[EXERCISE BRIEF]: Present the lines below again, exactly as they stand.
---
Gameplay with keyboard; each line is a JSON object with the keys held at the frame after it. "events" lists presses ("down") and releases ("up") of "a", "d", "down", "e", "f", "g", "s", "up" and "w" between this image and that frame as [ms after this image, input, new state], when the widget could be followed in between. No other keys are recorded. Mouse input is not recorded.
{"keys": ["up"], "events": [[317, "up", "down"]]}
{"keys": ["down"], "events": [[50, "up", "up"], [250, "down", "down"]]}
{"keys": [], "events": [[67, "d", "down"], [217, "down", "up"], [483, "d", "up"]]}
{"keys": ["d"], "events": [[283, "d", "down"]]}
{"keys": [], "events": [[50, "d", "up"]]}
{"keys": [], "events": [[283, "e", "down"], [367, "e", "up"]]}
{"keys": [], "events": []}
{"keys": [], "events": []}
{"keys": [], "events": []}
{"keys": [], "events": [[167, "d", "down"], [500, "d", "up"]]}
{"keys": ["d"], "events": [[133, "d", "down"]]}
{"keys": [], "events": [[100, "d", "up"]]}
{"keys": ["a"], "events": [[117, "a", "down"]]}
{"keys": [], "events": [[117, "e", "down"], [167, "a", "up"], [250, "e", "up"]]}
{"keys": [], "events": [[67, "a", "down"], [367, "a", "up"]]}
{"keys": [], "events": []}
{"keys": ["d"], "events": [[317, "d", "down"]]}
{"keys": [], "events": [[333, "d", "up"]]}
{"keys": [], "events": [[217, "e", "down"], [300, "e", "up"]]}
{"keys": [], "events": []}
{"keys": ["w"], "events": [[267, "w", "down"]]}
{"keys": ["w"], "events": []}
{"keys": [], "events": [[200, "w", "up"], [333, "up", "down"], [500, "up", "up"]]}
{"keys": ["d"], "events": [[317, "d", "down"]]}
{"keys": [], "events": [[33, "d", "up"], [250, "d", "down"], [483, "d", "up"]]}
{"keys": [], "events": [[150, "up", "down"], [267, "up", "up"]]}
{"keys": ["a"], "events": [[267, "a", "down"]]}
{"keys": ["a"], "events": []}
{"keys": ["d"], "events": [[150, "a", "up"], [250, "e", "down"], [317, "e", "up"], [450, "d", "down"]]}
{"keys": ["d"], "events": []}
---
[EXPECTED ANSWER]:
Gameplay with keyboard; each line is a JSON object with the keys held at the frame after it. "events" lists presses ("down") and releases ("up") of "a", "d", "down", "e", "f", "g", "s", "up" and "w" between this image and that frame as [ms after this image, input, new state], when the widget could be followed in between. No other keys are recorded. Mouse input is not recorded.
{"keys": ["up"], "events": [[317, "up", "down"]]}
{"keys": ["down"], "events": [[50, "up", "up"], [250, "down", "down"]]}
{"keys": [], "events": [[67, "d", "down"], [217, "down", "up"], [483, "d", "up"]]}
{"keys": ["d"], "events": [[283, "d", "down"]]}
{"keys": [], "events": [[50, "d", "up"]]}
{"keys": [], "events": [[283, "e", "down"], [367, "e", "up"]]}
{"keys": [], "events": []}
{"keys": [], "events": []}
{"keys": [], "events": []}
{"keys": [], "events": [[167, "d", "down"], [500, "d", "up"]]}
{"keys": ["d"], "events": [[133, "d", "down"]]}
{"keys": [], "events": [[100, "d", "up"]]}
{"keys": ["a"], "events": [[117, "a", "down"]]}
{"keys": [], "events": [[117, "e", "down"], [167, "a", "up"], [250, "e", "up"]]}
{"keys": [], "events": [[67, "a", "down"], [367, "a", "up"]]}
{"keys": [], "events": []}
{"keys": ["d"], "events": [[317, "d", "down"]]}
{"keys": [], "events": [[333, "d", "up"]]}
{"keys": [], "events": [[217, "e", "down"], [300, "e", "up"]]}
{"keys": [], "events": []}
{"keys": ["w"], "events": [[267, "w", "down"]]}
{"keys": ["w"], "events": []}
{"keys": [], "events": [[200, "w", "up"], [333, "up", "down"], [500, "up", "up"]]}
{"keys": ["d"], "events": [[317, "d", "down"]]}
{"keys": [], "events": [[33, "d", "up"], [250, "d", "down"], [483, "d", "up"]]}
{"keys": [], "events": [[150, "up", "down"], [267, "up", "up"]]}
{"keys": ["a"], "events": [[267, "a", "down"]]}
{"keys": ["a"], "events": []}
{"keys": ["d"], "events": [[150, "a", "up"], [250, "e", "down"], [317, "e", "up"], [450, "d", "down"]]}
{"keys": ["d"], "events": []}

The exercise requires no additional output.